- _About this exercise_: How many lines of the material below contain the string "manches"? Answer with the number and nothing else.

[Source data Boundary: Start]

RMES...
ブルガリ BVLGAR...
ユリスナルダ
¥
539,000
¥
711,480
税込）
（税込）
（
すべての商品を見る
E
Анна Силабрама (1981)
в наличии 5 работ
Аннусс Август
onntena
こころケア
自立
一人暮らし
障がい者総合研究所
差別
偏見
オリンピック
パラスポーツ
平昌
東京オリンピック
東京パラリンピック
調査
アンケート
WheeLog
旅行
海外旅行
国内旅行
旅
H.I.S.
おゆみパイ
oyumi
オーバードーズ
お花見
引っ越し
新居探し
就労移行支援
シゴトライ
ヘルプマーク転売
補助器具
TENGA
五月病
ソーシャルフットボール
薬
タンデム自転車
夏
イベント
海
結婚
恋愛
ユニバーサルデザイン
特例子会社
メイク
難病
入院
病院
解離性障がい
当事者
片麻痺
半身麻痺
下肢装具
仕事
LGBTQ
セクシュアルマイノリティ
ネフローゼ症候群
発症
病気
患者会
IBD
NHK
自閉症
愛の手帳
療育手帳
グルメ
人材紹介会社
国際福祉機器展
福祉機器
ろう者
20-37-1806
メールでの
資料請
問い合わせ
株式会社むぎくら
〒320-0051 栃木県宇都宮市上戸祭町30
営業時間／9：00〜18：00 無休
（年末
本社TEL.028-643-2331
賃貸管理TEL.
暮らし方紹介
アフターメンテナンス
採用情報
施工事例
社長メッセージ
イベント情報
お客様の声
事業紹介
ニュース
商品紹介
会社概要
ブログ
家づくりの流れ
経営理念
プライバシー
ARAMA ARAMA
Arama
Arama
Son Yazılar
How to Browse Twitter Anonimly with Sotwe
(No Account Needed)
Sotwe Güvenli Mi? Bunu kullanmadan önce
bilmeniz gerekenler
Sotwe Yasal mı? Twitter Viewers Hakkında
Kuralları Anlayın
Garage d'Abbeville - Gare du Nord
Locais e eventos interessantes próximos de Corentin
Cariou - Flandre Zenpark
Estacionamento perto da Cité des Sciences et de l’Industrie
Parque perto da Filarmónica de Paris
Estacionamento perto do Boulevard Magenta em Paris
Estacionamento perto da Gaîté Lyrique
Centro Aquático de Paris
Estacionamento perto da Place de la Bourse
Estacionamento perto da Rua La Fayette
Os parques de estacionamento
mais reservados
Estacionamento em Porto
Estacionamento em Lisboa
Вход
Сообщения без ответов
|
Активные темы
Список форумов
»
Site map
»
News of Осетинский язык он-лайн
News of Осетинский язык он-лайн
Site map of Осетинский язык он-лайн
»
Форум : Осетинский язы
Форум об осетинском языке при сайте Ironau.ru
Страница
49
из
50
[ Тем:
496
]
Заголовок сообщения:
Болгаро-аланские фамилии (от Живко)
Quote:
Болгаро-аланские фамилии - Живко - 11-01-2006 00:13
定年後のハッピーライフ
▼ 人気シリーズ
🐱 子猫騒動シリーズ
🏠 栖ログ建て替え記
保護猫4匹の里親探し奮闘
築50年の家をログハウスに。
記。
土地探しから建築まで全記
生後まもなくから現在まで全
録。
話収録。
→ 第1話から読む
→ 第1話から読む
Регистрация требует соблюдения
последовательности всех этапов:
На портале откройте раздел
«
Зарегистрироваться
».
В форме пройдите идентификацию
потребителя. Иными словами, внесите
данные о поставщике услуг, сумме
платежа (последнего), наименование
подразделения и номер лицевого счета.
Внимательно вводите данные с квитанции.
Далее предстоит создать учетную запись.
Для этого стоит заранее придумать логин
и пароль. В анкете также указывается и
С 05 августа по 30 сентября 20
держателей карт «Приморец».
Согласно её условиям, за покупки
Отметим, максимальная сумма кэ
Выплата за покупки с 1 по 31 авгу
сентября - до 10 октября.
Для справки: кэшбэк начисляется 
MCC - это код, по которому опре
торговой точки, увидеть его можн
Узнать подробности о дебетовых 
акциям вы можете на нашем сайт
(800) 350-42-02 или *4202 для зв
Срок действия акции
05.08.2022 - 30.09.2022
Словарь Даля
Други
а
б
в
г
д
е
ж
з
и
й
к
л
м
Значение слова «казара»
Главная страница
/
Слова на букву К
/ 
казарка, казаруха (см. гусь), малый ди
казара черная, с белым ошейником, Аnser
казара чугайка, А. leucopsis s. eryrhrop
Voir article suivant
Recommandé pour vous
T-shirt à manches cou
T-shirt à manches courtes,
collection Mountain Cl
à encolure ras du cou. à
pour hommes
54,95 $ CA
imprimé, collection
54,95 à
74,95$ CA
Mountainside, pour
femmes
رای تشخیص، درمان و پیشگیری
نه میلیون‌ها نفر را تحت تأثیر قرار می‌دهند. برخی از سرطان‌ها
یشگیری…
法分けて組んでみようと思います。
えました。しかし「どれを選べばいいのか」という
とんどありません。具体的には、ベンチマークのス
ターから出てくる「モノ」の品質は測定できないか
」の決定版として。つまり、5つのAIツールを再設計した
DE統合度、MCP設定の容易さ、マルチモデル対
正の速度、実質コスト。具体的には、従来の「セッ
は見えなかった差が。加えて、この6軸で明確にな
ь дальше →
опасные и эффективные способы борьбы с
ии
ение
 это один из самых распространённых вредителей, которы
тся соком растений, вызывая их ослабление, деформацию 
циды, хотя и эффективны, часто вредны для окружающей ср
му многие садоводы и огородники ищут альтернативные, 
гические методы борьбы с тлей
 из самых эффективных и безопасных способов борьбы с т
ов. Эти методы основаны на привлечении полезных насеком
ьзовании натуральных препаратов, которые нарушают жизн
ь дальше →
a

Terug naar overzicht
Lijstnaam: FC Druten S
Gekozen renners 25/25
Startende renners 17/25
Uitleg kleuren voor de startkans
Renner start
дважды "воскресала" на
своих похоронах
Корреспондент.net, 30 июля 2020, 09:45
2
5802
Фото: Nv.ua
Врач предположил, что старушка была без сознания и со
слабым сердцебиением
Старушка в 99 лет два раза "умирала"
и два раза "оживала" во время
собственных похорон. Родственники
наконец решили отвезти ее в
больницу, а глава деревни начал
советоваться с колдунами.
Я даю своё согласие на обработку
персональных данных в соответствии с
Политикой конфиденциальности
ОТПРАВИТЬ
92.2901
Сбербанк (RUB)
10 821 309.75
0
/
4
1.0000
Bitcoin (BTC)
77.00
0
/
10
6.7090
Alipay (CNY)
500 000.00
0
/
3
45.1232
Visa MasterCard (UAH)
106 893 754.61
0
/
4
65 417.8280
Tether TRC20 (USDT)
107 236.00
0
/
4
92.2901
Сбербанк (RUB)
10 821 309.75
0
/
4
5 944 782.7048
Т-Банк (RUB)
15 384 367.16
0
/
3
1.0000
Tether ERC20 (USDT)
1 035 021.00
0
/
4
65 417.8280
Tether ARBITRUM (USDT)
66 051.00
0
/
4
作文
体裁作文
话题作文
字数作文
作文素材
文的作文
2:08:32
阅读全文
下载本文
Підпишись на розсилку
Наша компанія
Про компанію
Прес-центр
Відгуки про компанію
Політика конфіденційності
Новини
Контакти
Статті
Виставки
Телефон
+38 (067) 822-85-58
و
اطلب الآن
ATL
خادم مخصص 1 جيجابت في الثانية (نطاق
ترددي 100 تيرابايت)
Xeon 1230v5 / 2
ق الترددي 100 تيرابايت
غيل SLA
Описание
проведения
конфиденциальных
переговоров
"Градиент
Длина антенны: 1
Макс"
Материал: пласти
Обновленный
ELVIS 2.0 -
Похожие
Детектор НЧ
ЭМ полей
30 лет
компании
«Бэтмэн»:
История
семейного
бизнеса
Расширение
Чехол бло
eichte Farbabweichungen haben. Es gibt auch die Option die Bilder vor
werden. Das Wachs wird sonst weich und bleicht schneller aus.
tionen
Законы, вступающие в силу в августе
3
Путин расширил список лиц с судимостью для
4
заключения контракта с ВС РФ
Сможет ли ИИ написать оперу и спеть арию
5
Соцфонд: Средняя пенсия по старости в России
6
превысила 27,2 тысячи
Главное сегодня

[Source data Boundary: End]

- _Final answer_: 2